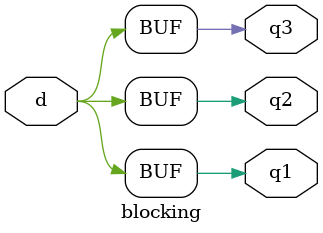
<source format=sv>
module blocking (input logic d, output logic q1, q2, q3);
    always_comb begin
        q1 = d;
        q2 = q1;
        q3 = q2;
    end 
endmodule


</source>
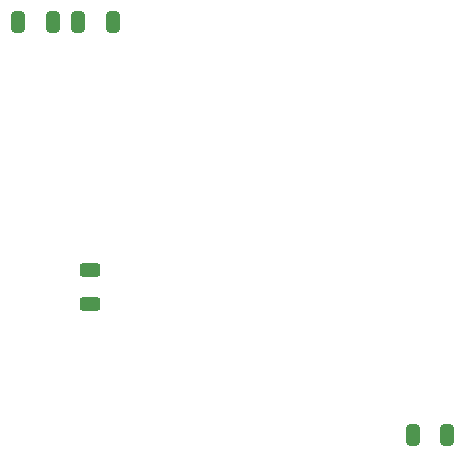
<source format=gbr>
%TF.GenerationSoftware,KiCad,Pcbnew,9.0.5*%
%TF.CreationDate,2025-11-11T16:31:38-05:00*%
%TF.ProjectId,Base_station_PCB_V0.3.1,42617365-5f73-4746-9174-696f6e5f5043,rev?*%
%TF.SameCoordinates,Original*%
%TF.FileFunction,Paste,Top*%
%TF.FilePolarity,Positive*%
%FSLAX46Y46*%
G04 Gerber Fmt 4.6, Leading zero omitted, Abs format (unit mm)*
G04 Created by KiCad (PCBNEW 9.0.5) date 2025-11-11 16:31:38*
%MOMM*%
%LPD*%
G01*
G04 APERTURE LIST*
G04 Aperture macros list*
%AMRoundRect*
0 Rectangle with rounded corners*
0 $1 Rounding radius*
0 $2 $3 $4 $5 $6 $7 $8 $9 X,Y pos of 4 corners*
0 Add a 4 corners polygon primitive as box body*
4,1,4,$2,$3,$4,$5,$6,$7,$8,$9,$2,$3,0*
0 Add four circle primitives for the rounded corners*
1,1,$1+$1,$2,$3*
1,1,$1+$1,$4,$5*
1,1,$1+$1,$6,$7*
1,1,$1+$1,$8,$9*
0 Add four rect primitives between the rounded corners*
20,1,$1+$1,$2,$3,$4,$5,0*
20,1,$1+$1,$4,$5,$6,$7,0*
20,1,$1+$1,$6,$7,$8,$9,0*
20,1,$1+$1,$8,$9,$2,$3,0*%
G04 Aperture macros list end*
%ADD10RoundRect,0.250000X0.625000X-0.312500X0.625000X0.312500X-0.625000X0.312500X-0.625000X-0.312500X0*%
%ADD11RoundRect,0.250000X-0.325000X-0.650000X0.325000X-0.650000X0.325000X0.650000X-0.325000X0.650000X0*%
%ADD12RoundRect,0.250000X0.325000X0.650000X-0.325000X0.650000X-0.325000X-0.650000X0.325000X-0.650000X0*%
G04 APERTURE END LIST*
D10*
%TO.C,R1*%
X100160000Y-101072500D03*
X100160000Y-98147500D03*
%TD*%
D11*
%TO.C,C3*%
X127490000Y-112190000D03*
X130440000Y-112190000D03*
%TD*%
D12*
%TO.C,C2*%
X102115000Y-77160000D03*
X99165000Y-77160000D03*
%TD*%
D11*
%TO.C,C1*%
X94075000Y-77190000D03*
X97025000Y-77190000D03*
%TD*%
M02*

</source>
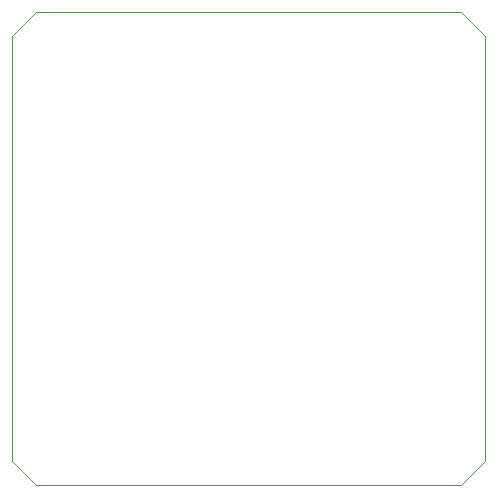
<source format=gm1>
G04 #@! TF.GenerationSoftware,KiCad,Pcbnew,7.0.8-7.0.8~ubuntu22.04.1*
G04 #@! TF.CreationDate,2023-11-29T13:05:00-08:00*
G04 #@! TF.ProjectId,30 mm Cage Plate LED MCPCB,3330206d-6d20-4436-9167-6520506c6174,rev?*
G04 #@! TF.SameCoordinates,Original*
G04 #@! TF.FileFunction,Profile,NP*
%FSLAX46Y46*%
G04 Gerber Fmt 4.6, Leading zero omitted, Abs format (unit mm)*
G04 Created by KiCad (PCBNEW 7.0.8-7.0.8~ubuntu22.04.1) date 2023-11-29 13:05:00*
%MOMM*%
%LPD*%
G01*
G04 APERTURE LIST*
G04 #@! TA.AperFunction,Profile*
%ADD10C,0.100000*%
G04 #@! TD*
G04 APERTURE END LIST*
D10*
X102000000Y-60000000D02*
X138000000Y-60000000D01*
X138000000Y-100000000D02*
X102000000Y-100000000D01*
X140000000Y-62000000D02*
X140000000Y-98000000D01*
X100000000Y-98000000D02*
X100000000Y-62000000D01*
X102000000Y-100000000D02*
X100000000Y-98000000D01*
X138000000Y-60000000D02*
X140000000Y-62000000D01*
X140000000Y-98000000D02*
X138000000Y-100000000D01*
X100000000Y-62000000D02*
X102000000Y-60000000D01*
M02*

</source>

* [ACTIVITY]: Repeat the listing verbatim. Skip the pictures.

* [RESPONSE]:
<source format=sv>
module blocking (input logic d, output logic q1, q2, q3);
    always_comb begin
        q1 = d;
        q2 = q1;
        q3 = q2;
    end 
endmodule


</source>
<source format=gbr>
%TF.GenerationSoftware,KiCad,Pcbnew,9.0.5*%
%TF.CreationDate,2025-11-11T16:31:38-05:00*%
%TF.ProjectId,Base_station_PCB_V0.3.1,42617365-5f73-4746-9174-696f6e5f5043,rev?*%
%TF.SameCoordinates,Original*%
%TF.FileFunction,Paste,Top*%
%TF.FilePolarity,Positive*%
%FSLAX46Y46*%
G04 Gerber Fmt 4.6, Leading zero omitted, Abs format (unit mm)*
G04 Created by KiCad (PCBNEW 9.0.5) date 2025-11-11 16:31:38*
%MOMM*%
%LPD*%
G01*
G04 APERTURE LIST*
G04 Aperture macros list*
%AMRoundRect*
0 Rectangle with rounded corners*
0 $1 Rounding radius*
0 $2 $3 $4 $5 $6 $7 $8 $9 X,Y pos of 4 corners*
0 Add a 4 corners polygon primitive as box body*
4,1,4,$2,$3,$4,$5,$6,$7,$8,$9,$2,$3,0*
0 Add four circle primitives for the rounded corners*
1,1,$1+$1,$2,$3*
1,1,$1+$1,$4,$5*
1,1,$1+$1,$6,$7*
1,1,$1+$1,$8,$9*
0 Add four rect primitives between the rounded corners*
20,1,$1+$1,$2,$3,$4,$5,0*
20,1,$1+$1,$4,$5,$6,$7,0*
20,1,$1+$1,$6,$7,$8,$9,0*
20,1,$1+$1,$8,$9,$2,$3,0*%
G04 Aperture macros list end*
%ADD10RoundRect,0.250000X0.625000X-0.312500X0.625000X0.312500X-0.625000X0.312500X-0.625000X-0.312500X0*%
%ADD11RoundRect,0.250000X-0.325000X-0.650000X0.325000X-0.650000X0.325000X0.650000X-0.325000X0.650000X0*%
%ADD12RoundRect,0.250000X0.325000X0.650000X-0.325000X0.650000X-0.325000X-0.650000X0.325000X-0.650000X0*%
G04 APERTURE END LIST*
D10*
%TO.C,R1*%
X100160000Y-101072500D03*
X100160000Y-98147500D03*
%TD*%
D11*
%TO.C,C3*%
X127490000Y-112190000D03*
X130440000Y-112190000D03*
%TD*%
D12*
%TO.C,C2*%
X102115000Y-77160000D03*
X99165000Y-77160000D03*
%TD*%
D11*
%TO.C,C1*%
X94075000Y-77190000D03*
X97025000Y-77190000D03*
%TD*%
M02*

</source>
<source format=gm1>
G04 #@! TF.GenerationSoftware,KiCad,Pcbnew,7.0.8-7.0.8~ubuntu22.04.1*
G04 #@! TF.CreationDate,2023-11-29T13:05:00-08:00*
G04 #@! TF.ProjectId,30 mm Cage Plate LED MCPCB,3330206d-6d20-4436-9167-6520506c6174,rev?*
G04 #@! TF.SameCoordinates,Original*
G04 #@! TF.FileFunction,Profile,NP*
%FSLAX46Y46*%
G04 Gerber Fmt 4.6, Leading zero omitted, Abs format (unit mm)*
G04 Created by KiCad (PCBNEW 7.0.8-7.0.8~ubuntu22.04.1) date 2023-11-29 13:05:00*
%MOMM*%
%LPD*%
G01*
G04 APERTURE LIST*
G04 #@! TA.AperFunction,Profile*
%ADD10C,0.100000*%
G04 #@! TD*
G04 APERTURE END LIST*
D10*
X102000000Y-60000000D02*
X138000000Y-60000000D01*
X138000000Y-100000000D02*
X102000000Y-100000000D01*
X140000000Y-62000000D02*
X140000000Y-98000000D01*
X100000000Y-98000000D02*
X100000000Y-62000000D01*
X102000000Y-100000000D02*
X100000000Y-98000000D01*
X138000000Y-60000000D02*
X140000000Y-62000000D01*
X140000000Y-98000000D02*
X138000000Y-100000000D01*
X100000000Y-62000000D02*
X102000000Y-60000000D01*
M02*

</source>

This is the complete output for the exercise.